In October 1938, Bacon sued dancer Sally Rand for $375,000 in damages and sought an injunction barring her from performing the fan dance which Bacon still maintained that she originated. Rand denied Bacon's accusations, claiming jealousy. Rand stated, "The fan idea is as old as Cleopatra. [...] She can't sue me for that."

In 1938, Bacon made her only acting film appearance in Prison Train, directed by Gordon Wiles, in which she played the role of 'Maxine'. She did appear on film in 1942 in two short recordings: "Lady with the Fans" and "Dance of Shame". On April 23, 1939, she was arrested for a second time for disorderly conduct after staging a publicity stunt on Park Avenue in New York City. Bacon, who was scheduled to do a "Fawn Dance" at the 1939 New York World's Fair the following week, dressed in "wisps of chiffon" and maple leaves while walking a fawn on a leash. She was released on $500 bond. A review of her dance at the time stated "Faith Bacon parades through a moth-eaten fan dance that has lost its punch long ago."

Throughout the 1940s, Bacon continued to perform her act at clubs and venues throughout the United States. In 1948, she was hired to headline a girl review, however on the last day of the performance she claimed she was owed $5,044 in back salary. She claimed the owner tried to terrorize her and sued the carnival promoter for $55,444, accusing him of putting tacks on the stage on which she was dancing barefoot. Bacon lost the case.

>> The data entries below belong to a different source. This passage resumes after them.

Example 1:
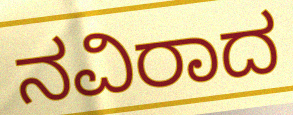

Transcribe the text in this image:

ನವಿರಾದ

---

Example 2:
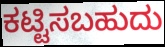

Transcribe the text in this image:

ಕಟ್ಟಿಸಬಹುದು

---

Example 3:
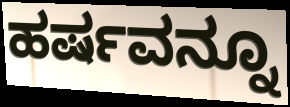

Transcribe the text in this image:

ಹರ್ಷವನ್ನೂ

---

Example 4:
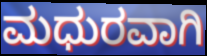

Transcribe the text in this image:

ಮಧುರವಾಗಿ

By the mid-1950s, she attempted to start a dance school in Indiana but that failed and she was found unconscious after reportedly overdosing on sleeping pills. After that, Bacon was unable to secure employment and ran out of money. Elaine Stuart, a dancer who previously worked with Bacon, was with her husband when she recognized Bacon in an alley as the couple were leaving through a stage door at a theatre in Seattle, Washington. In Burlesque: Legendary Stars of the Stage, Elaine's husband Lee Stuart described the encounter:We came out the stage door of the Rivoli Theatre in Seattle after the midnight show. Off to one side in the alley, in the shadows, stood what we would now call a bag lady. We started past her when my wife pulled up short and said 'My God, Faith?' Needless to say it was Faith Bacon. She was down on her luck and needed a handout. My wife gave her some money and talked with her a few minutes, but [Faith] seemed to be in a hurry. [She] shuffled away, after promising to drop backstage the next day to visit. We never saw her again.

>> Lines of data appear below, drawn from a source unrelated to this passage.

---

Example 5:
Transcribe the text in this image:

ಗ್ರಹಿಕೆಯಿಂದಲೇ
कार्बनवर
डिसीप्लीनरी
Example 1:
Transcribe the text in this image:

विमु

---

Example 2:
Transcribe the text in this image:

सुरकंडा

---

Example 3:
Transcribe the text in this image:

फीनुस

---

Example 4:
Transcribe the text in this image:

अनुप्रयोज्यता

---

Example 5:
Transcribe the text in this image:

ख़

By 1956, Bacon was living in Erie, Pennsylvania but decided to travel to Chicago to find work. Upon arriving, she checked into a hotel and spent three weeks looking for work but could not find any.

==Death==
On September 26, 1956, Bacon jumped out of her window at the Alan Hotel at 2004 Lincoln Park West in Chicago, falling two stories before landing on the roof of an adjacent building. Bacon's roommate, grocery store clerk Ruth Bishop, tried to intervene by grabbing Bacon's skirt as she climbed out of the window but Bacon tore free of her grasp. She suffered a fractured skull, perforated lung and internal injuries; she died of her injuries at Grant Hospital later that night.

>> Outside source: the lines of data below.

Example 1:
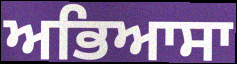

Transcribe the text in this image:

ਅਭਿਆਸਾ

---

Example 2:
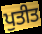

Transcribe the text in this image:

ਪੁਤੀਤ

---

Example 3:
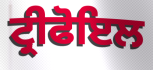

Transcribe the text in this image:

ਟ੍ਰੀਫੋਇਲ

Bishop later said that Bacon appeared to be depressed before her death. Bishop stated, "She wanted to get back into the spotlight. She would have taken any work in show biz." At the time of her death, Bacon had no money and was estranged from her husband, songwriter Sanford Hunt Dickinson. The inventory of her possessions included clothing, one white metal ring, train ticket to Erie, Pennsylvania, and 85 cents. The American Guild of Variety Artists claimed her body and arranged for burial. She was buried in Wunder's Cemetery in Chicago.